O estudo dinamarquês afirma que até 40% das dores lombares podem ser causadas pela tal bactéria. Na época a novidade foi recebida com entusiasmo. A Revista ISTOÉ (10/05/2013) raciocinou que, como parte dos pacientes com hérnia de disco (“entre 7% e 53%”) teria este tipo de bactéria (…), as dores crônicas (seriam) passíveis de serem tratadas com antibióticos e não mais necessariamente com cirurgias”. O neurocirurgião Peter Hamlyn, da University College London (UCL) foi mais além. Disse que esta descoberta iria “reescrever os livros” de medicina. “Provavelmente metade de toda a cirurgia da coluna vertebral para a dor nas costas (será) substituída por antibióticos… (…) É para ganhar o Nobel”, se empolgou.

Outros estudos ocorreram. Alguns deles tiveram resultados significativos, em que pacientes tiveram até 80% de redução de dor “ou foram completamente curados de sua condição. E o custo de (tratá-los) com estes antibióticos foi uma mera fração do que custaria (…) métodos mais tradicionais de tratamento, como a cirurgia invasiva”. Mas muita gente recebeu a notícia com cautela.

John O´Dowd, neurocirurgião, consultor e Presidente da Sociedade Britânica para a Investigação da Dor recomenda prudência. Para ele, a descoberta pode ser um fator, “mas eu não acho que é a cura ou a resposta à dor nas costas”, avisa.

E, como dizia o ditado, prudência e canja de galinha não fazem mal a ninguém. Porque outro estudo mais recente propôs que talvez a presença de Propionibacterium acnes encontrada nos discos e nas vértebras durante cirurgia possa estar lá como contaminação — já que os resultados deste grupo foram basicamente os mesmo nos grupos de pacientes com escoliose ou com discos sem degeneração. “Não houve associação entre Mudanças Modic pré-cirúrgicas e o aparecimento da bactéria.

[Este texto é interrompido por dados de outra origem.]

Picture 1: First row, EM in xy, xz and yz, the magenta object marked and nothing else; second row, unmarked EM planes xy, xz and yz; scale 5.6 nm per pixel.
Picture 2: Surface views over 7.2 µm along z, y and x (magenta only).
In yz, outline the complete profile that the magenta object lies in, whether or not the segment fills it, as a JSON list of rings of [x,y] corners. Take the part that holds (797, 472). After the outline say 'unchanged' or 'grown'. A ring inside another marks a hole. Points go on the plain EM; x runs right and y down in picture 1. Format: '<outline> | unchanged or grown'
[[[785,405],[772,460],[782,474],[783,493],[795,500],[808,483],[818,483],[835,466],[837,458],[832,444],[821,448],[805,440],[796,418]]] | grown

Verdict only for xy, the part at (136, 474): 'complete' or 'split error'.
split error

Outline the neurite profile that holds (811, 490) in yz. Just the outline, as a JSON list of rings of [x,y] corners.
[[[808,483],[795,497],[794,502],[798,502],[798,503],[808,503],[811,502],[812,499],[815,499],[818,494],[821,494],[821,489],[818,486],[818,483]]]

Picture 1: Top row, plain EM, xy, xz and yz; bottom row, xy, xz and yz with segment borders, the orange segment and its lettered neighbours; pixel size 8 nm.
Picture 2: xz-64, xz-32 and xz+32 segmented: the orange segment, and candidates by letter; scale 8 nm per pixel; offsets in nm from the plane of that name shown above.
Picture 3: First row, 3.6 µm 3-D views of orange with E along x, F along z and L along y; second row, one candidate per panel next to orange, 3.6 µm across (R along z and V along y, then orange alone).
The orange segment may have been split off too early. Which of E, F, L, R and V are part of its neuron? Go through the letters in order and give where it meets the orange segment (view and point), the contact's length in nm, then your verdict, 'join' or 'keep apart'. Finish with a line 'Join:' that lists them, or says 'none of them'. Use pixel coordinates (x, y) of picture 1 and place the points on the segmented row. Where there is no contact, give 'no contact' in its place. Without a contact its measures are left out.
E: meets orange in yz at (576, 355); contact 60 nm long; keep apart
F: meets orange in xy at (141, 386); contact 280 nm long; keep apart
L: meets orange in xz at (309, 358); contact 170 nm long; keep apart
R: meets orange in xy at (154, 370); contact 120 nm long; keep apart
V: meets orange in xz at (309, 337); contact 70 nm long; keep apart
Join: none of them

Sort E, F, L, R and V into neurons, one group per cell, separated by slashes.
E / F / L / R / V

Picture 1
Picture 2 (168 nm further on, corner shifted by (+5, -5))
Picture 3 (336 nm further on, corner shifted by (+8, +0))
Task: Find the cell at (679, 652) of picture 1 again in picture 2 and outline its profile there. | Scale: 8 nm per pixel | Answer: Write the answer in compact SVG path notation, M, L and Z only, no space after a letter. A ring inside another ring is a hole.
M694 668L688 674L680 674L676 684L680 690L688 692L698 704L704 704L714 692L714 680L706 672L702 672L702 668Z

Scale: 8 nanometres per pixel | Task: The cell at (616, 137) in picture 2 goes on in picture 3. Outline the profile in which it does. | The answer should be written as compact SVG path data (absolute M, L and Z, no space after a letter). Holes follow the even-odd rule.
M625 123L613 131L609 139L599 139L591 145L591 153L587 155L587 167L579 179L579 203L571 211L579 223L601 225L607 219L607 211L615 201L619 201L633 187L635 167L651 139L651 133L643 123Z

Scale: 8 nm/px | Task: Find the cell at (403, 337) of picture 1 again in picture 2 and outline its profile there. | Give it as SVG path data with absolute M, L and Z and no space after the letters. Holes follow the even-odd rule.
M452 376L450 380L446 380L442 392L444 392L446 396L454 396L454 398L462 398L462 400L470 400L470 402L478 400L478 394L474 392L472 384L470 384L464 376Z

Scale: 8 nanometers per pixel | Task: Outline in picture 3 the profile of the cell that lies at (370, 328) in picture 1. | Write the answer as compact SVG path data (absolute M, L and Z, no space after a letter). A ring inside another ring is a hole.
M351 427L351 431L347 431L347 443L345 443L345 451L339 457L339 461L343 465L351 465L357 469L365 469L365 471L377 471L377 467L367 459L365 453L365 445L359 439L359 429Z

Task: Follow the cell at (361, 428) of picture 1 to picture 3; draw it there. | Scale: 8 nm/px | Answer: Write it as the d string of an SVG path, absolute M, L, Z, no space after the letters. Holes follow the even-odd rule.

Tratamento à base de antibióticos para hérnia de disco lombar com ciática e/ou dores lombares baixa sem sinais de discite/espondilite clínica deve ser seriamente questionado”.

Ainda assim, com todas essas implausibilidades, lembramos aos diletos leitores que, no começo da década de 90, um gastroenterologista e um patologista anunciaram que uma bactéria (o Helicobacter pylori) era responsável por boa parte de gastrite e úlceras estomacais. Tal teoria foi recebida com chacotas. A comunidade científica considerava inaceitável a ideia que bactérias pudessem viver no ambiente ácido do estômago. Virou hoje lugar-comum.

Contudo, quando a esmola é muita o pobre desconfia. Pois é.

E de fato, passado todos esses anos, o bom e velho gelo, mudanças de hábito, Quiropraxia e/ou outras terapias manuais, bem como exercícios físicos supervisionados, ainda são a melhor maneira de lidar com dores nas costas. Não há tratamentos miraculosos. E talvez nunca haverá.

O problema maior é sensacionalizar tais estudos. É correr para tomar antibióticos ao invés de viver com mais saúde, com uma postura melhor e com menos sedentarismo. Pior: automedicar-se ou exagerar no uso e arriscar a criar superbactérias. Já pensou?